While the two outlets may not be the first offline establishments to transact in bitcoin in India (that honour reportedly belongs to a pizzeria in Mumbai, owned by a bitcoin enthusiast, which began accepting the cryptocurrency in 2013), they are certainly a rare breed. Though you can buy books or even movie tickets online using local bitcoin exchange apps, such as Zebpay, Coinsecure, and Unocoin, the digital currency remains largely unknown outside of a small, tech-savvy community in the country, and that applies to India’s Silicon Valley, too.

Tejas Suryawanshi, Kailash’s son, says his family was introduced to bitcoin in September last year and watched the value of its initial investment grow quickly in just a few months. In November, they decided to start accepting the digital currency at their restaurants to both raise awareness about the technology and increase the value of their investments. To woo tech-savvy Bengaluru locals, they put up stickers saying “bitcoin accepted here.” But so far, they’ve witnessed just one bitcoin transaction.

“There were a lot of people who came and clicked photos (of the sign) but apart from that no transactions,” 23-year-old Suryawanshi told Quartz, adding that one bill worth around Rs500 was paid for using bitcoin a little over a month ago.
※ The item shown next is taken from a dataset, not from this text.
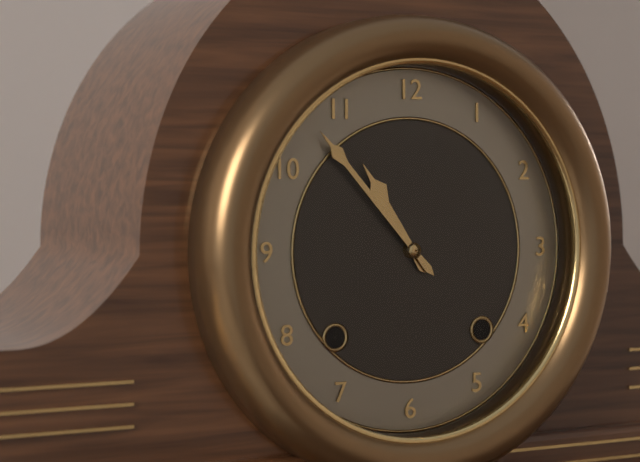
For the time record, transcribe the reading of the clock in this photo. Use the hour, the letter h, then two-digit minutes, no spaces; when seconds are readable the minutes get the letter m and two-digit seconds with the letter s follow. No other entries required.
10h53
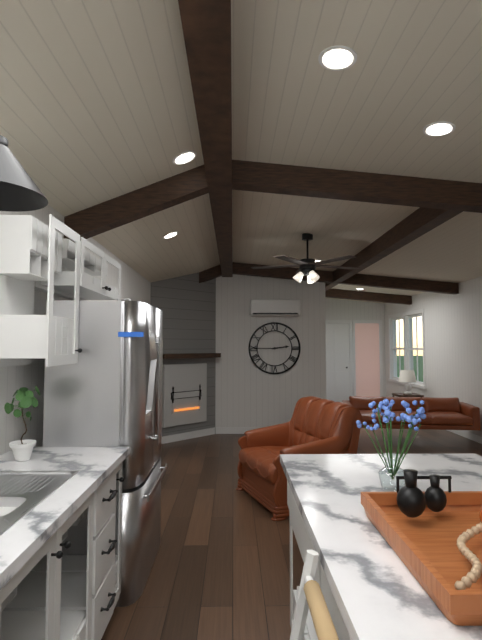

Now, the bitcoin earned is worth over Rs1,000, he said.

The price of the cryptocurrency has been shooting up in recent months, hitting an all-time high of of nearly $3,000 last week. There’s a lot of different reasons for this, among them Japan’s decision in April to legalise bitcoin as a mode of payment. As a result, interest in the digital currency is growing, even in India, where Zebpay, for instance, said it was adding more than 2,500 new users every day.

Sandeep Goenka, co-founder of Zepbay, estimates that there are between 200,000 and 500,000 people investing in bitcoin in India. But most of them aren’t really using the cryptocurrency for purchases.

“Currently, most people are using (bitcoin) to make some alternate investments,” Goenka said in an email. “According to us, (the) state of bitcoins as a payment mode in India is still a couple of years away.”

That’s in part due to the confusing legal status of digital currencies in the country. While Goenka and others in the industry maintain that bitcoin is legal under the country’s existing laws, the government said in March that the Reserve Bank of India had not authorised the use of virtual currencies, and that they could put individuals at risk of breaching anti-money-laundering and terrorism financing laws.

Since April, the government has been examining the issue, and has even invited comments from the public on whether bitcoin and other digital currencies should be regulated or banned outright. The responses have mostly favoured legalisation. So far, however, digital currencies remain unregulated in India.

Without regulation, there’s no institutional authority to turn to for help if things go wrong. And that explains why many locals are still a little wary of bitcoin.

“Bitcoin is a very risky platform at the moment… nobody has control over it, so you don’t know from where the money is coming and where it is going,” Suryawanshi said. “There’s a fear of being hacked; people don’t think being online is good enough.”

In fact, earlier this month, a report on the website Factor Daily revealed a harrowing story of a Bengaluru techie who lost Rs1.2 lakh ($1,860) in minutes after his Unocoin account was hacked. Since bitcoin users (and hackers) can choose to remain anonymous, and transactions can’t be reversed, it’s not easy to recover the currency once it’s lost.

Nevertheless, for the brave few who stick it out in India, there’s big money to be made, not to mention the promise of at least one offline reward: a delectable plate of authentic Maharashtrian food, and the cachet of saying you paid for it with bitcoin.